Pour les entreprises qui s'approvisionnent en éthanol en vrac ou en spiritueux, le paysage tarifaire actuel n'est pas qu'un simple bruit, il redessine les routes commerciales et remodèle la façon dont l'approvisionnement mondial se déplace. Les prix peuvent fluctuer d'une semaine à l'autre, mais les risques les plus importants résident désormais dans les droits de douane de dernière minute, les ralentissements douaniers et le renforcement des contrôles de durabilité et d'origine. Les chaînes d'approvisionnement qui fonctionnaient en arrière-plan exigent désormais de l'agilité, de la prévoyance et les bons partenaires.

Chez Nedstar, nous voyons de plus en plus d'entreprises repenser leur stratégie d'approvisionnement : de la diversification des risques liés à l'origine à la flexibilité des délais et à la gestion proactive de la conformité. Il ne s'agit pas de réagir. Il s'agit de planifier à l'avance avec des itinéraires de secours et une prise de décision consciente des politiques.

Ce qu'il faut rechercher en période d'incertitude

  • Connaissance du marché : un fournisseur capable de détecter les perturbations avant qu'elles ne surviennent.
  • Logistique flexible : plusieurs options d'origine et d'acheminement, et non un seul plan fixe.
  • Maîtrise de la conformité : la documentation, la durabilité et la traçabilité sont intégrées au processus.

Les voies commerciales vont se déplacer, les règles changent, mais les bonnes informations et les bonnes personnes feront toute la différence lorsque la carte changera.

Que faut-il surveiller au cours des deuxième et troisième trimestres ?

  • L'escalade tarifaire : avec la montée des tensions entre les États-Unis et la Chine et entre les États-Unis et le Brésil, et l'entrée en vigueur des droits de douane américains de 10 %, nous pouvons nous attendre à de nouvelles représailles.
  • La politique protectionniste des États-Unis:La mise en œuvre en avril de tarifs universels marque une rupture majeure avec les normes de l'OMC et affectera les coûts d'approvisionnement au niveau mondial.
  • Élections et révisions commerciales :les élections en Inde et l'expiration prochaine de l'AGOA (septembre) pourraient modifier l'accès au marché en Asie et en Afrique.
  • Changements saisonniers de l'offre : la récolte de canne à sucre au Brésil et la mousson en Inde pourraient encore réduire la disponibilité des matières premières.
  • Application de la réglementation : les seuils de GES et les déclarations de durabilité font l'objet d'un examen plus approfondi dans le cadre de la RED III de l'UE et des tendances ESG au niveau mondial.

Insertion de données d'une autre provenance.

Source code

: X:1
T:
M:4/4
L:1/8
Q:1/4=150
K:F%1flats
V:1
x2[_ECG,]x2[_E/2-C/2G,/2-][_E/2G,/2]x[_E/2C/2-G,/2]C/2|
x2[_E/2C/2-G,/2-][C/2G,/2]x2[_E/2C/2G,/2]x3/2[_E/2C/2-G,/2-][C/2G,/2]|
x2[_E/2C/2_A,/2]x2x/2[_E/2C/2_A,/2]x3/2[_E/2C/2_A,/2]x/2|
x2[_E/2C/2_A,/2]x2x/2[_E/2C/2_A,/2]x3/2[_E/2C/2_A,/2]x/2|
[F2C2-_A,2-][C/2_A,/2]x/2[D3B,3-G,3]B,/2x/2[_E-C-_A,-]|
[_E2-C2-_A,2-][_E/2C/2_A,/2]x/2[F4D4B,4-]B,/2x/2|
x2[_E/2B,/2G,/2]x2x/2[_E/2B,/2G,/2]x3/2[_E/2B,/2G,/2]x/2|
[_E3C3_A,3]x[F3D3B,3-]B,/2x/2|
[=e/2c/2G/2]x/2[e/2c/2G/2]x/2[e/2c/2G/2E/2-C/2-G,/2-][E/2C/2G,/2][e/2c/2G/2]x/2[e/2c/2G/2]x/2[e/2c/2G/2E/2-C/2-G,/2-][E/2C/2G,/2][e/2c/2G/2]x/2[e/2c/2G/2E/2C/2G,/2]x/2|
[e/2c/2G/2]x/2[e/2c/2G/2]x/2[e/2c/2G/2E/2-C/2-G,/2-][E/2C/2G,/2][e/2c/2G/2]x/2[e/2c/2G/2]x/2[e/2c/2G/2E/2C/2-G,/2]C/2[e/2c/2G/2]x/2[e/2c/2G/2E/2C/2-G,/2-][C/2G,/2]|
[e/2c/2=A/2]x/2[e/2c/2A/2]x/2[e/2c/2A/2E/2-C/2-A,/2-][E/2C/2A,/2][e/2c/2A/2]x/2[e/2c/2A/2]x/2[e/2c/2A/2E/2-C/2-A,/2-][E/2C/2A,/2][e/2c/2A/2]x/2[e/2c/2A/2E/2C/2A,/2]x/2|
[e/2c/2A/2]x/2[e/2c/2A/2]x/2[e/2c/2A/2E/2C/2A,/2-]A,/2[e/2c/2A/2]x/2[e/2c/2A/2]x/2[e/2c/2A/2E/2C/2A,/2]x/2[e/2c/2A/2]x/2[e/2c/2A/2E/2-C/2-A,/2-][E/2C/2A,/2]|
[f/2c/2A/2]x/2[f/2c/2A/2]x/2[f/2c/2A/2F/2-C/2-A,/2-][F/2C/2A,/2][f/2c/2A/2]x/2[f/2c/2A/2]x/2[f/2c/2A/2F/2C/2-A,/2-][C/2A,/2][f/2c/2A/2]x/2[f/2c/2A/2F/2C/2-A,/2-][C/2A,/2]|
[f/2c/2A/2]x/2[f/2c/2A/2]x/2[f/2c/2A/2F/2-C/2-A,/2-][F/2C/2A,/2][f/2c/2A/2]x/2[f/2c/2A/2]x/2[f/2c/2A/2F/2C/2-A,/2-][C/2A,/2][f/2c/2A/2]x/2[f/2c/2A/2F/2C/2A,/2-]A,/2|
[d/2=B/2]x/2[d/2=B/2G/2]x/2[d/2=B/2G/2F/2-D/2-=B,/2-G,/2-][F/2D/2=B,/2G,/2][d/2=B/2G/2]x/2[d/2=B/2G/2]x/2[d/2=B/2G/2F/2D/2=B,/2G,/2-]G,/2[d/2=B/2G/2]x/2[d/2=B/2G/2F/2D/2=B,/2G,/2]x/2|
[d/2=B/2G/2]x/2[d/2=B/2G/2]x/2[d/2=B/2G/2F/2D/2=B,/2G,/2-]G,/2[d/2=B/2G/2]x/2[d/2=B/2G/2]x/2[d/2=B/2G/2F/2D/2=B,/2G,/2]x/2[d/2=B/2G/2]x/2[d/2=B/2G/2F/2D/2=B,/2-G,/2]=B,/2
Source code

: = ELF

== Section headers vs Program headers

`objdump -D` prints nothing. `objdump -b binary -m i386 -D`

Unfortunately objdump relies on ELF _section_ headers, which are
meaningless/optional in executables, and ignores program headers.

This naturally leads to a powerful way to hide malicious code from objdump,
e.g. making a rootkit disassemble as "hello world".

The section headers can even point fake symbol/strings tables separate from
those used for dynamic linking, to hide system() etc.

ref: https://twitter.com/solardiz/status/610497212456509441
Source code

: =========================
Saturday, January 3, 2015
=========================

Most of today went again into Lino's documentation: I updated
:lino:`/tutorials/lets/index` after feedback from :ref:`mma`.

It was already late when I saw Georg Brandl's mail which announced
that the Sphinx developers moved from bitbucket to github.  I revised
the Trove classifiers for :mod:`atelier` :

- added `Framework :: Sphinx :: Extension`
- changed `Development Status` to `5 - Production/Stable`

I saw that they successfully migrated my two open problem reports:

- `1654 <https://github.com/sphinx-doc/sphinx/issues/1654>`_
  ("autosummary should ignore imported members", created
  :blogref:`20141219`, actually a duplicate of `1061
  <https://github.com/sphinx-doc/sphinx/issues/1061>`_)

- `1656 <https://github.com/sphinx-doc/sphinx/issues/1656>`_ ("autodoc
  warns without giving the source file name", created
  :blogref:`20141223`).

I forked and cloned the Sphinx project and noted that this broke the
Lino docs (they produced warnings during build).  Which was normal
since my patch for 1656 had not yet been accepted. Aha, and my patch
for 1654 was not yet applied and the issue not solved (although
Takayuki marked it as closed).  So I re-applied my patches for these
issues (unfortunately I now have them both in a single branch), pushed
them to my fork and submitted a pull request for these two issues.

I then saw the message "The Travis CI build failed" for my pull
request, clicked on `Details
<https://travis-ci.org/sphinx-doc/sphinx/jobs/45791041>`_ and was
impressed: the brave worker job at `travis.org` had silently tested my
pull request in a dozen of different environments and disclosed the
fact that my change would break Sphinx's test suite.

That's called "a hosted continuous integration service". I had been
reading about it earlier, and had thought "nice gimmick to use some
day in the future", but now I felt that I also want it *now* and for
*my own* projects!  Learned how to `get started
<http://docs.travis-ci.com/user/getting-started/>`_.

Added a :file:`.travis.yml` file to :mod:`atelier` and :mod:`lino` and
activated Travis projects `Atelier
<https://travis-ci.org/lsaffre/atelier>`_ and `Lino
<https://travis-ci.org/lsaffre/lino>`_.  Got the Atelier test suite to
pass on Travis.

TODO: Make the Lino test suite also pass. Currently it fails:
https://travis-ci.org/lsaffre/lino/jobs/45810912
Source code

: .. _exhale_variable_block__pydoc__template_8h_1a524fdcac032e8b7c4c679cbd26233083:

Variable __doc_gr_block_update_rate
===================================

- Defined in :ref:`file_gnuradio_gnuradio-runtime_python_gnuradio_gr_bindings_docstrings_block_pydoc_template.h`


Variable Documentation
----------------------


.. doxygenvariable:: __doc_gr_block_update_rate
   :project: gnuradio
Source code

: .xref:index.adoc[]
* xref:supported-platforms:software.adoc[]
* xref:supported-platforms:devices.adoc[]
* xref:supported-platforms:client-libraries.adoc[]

L'agilité est devenue la base de la chaîne d'approvisionnement. Ce n'est plus seulement une question de prix. Les acheteurs ont désormais besoin de partenaires qui comprennent les risques liés à chaque itinéraire, qui sont capables de s'y retrouver dans la paperasserie et les politiques portuaires changeantes, et de faire avancer les choses lorsque les cartes commerciales sont redessinées.